## [Exercise set]
• a. Please answer these three questions about the forum thread on Iraq, marking each answer (i), (ii) or (iii):
(i) According to Evan, what killed thousands of Kurds during their uprising?
(ii) Who does Infanteer say has been there twice?
(iii) What site does Yllw_Ninja tell readers to check out?
• b. Write out the forum thread on Iraq word for word, from "## Evan (11" to "children, the works.".
• c. Summarize the forum thread on Iraq in two sentences.
— begin Page —
I just feel that peoples lives are being lost and more are put in danger for NO REASON!

I really dont care about Iraq and who runs the place. Just like I dont care who runs Vietnam!

During the 60‘s and 70‘s Americans died in Vietnam... For what reason??

Just like Iraq, Why are so many men and women from the states and our allies dying?? For who, for what?

If the states really wanted to stop terrorism, just like they wanted to stop drugs, why didnt they aim all their energy at catching Osama, stop it in Bosnia stop it in Kosovo stop it in Palestine with the Muslims there who have terrorist training camps and have been terrorist havens since the early 1990‘s?? 

I just dont fall for US propaganda!

As the US soldiers in Iraq and coming from Iraq what they think about it!!! 

 http://www.themedianews.com/DAGGER/Head_Lines/family_of_soldier_.htm 

 http://www.themedianews.com/DAGGER/Head_Lines/brit_troops_slam_yanks.htm 

 http://ontario.indymedia.ca/twiki/bin/view/Archives/ImcOntario14935


----------



## Evan (11 Feb 2004)

"Why didnt the Iraqis get rid of Saddam themselves??"

ever heard of the kurds, they tried, thousands of them were killed by nerve agents during there uprising, woman children, the works.


----------



## Korus (11 Feb 2004)

> I just dont fall for US propaganda!


But you do fall for the anti-US propoganda?


----------



## Infanteer (11 Feb 2004)

> I really dont care about Iraq and who runs the place. Just like I dont care who runs Vietnam!
> 
> During the 60‘s and 70‘s Americans died in Vietnam... For what reason??
> 
> Just like Iraq, Why are so many men and women from the states and our allies dying?? For who, for what?


Sooo, following your logic:

"I really don‘t care about Nazi Germany and who runs the place!"

Intervention has its place.



> If the states really wanted to stop terrorism, just like they wanted to stop drugs, why didnt they aim all their energy at catching Osama, stop it in Bosnia stop it in Kosovo stop it in Palestine with the Muslims there who have terrorist training camps and have been terrorist havens since the early 1990‘s??


What are you saying, the United States doesn‘t want to stop terrorism?



> I just dont fall for US propaganda!


No, but you obviously fall for someone elses.



> As the US soldiers in Iraq and coming from Iraq what they think about it!!!


I‘d be happy to introduce you to soldiers returning from the sandbox for their second or third time.  I‘m sure they would love to hear what you have to say.

Wait, Major Baker has been their twice.  Ask him.


----------



## Yllw_Ninja (12 Feb 2004)

Dubya Speak.com 

Check this site out...tis pretty good stuff on here *nods*

but my opinion with iraq is the reason changed...i mean if they wanted to go in and remove the murderous tyrant...they should have just said that instead of "Were going in for his WMD" perhaps though if we wanted to get murderous tyrants...we should go after Bush for murdering the English language *points to above link for proof* and after we get Bush we can go after Jean Chretien just to make things fair


----------



## Infanteer (12 Feb 2004)
— end Page —
— begin Data section —
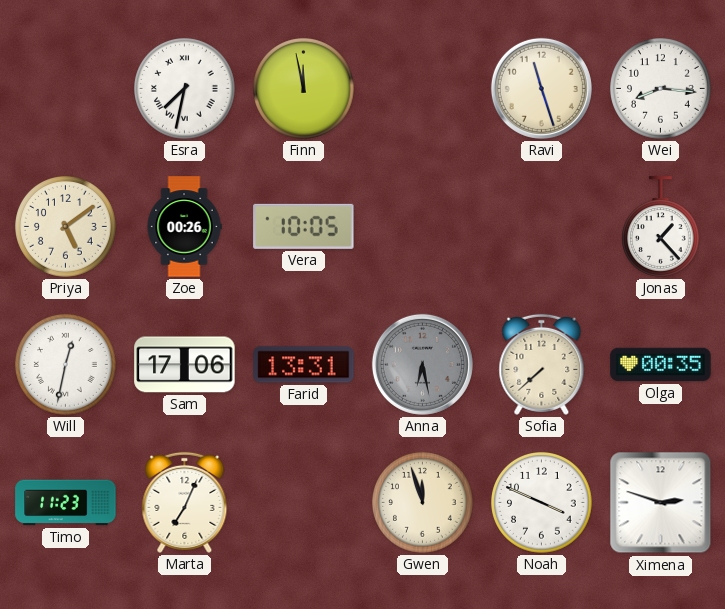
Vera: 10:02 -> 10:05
— end Data section —
## [Task solutions]
• a.
(i) Nerve agents.
(ii) Major Baker.
(iii) Dubya Speak.com.

• b.
## Evan (11 Feb 2004)

"Why didnt the Iraqis get rid of Saddam themselves??"

ever heard of the kurds, they tried, thousands of them were killed by nerve agents during there uprising, woman children, the works.

• c. The opening post says lives are being lost in Iraq for no reason, compares the war to Vietnam, and rejects US propaganda. Replies point to the Kurds' attempt to rise up against Saddam, argue that intervention has its place, and complain that the stated reason for going into Iraq shifted from WMD to removing a tyrant.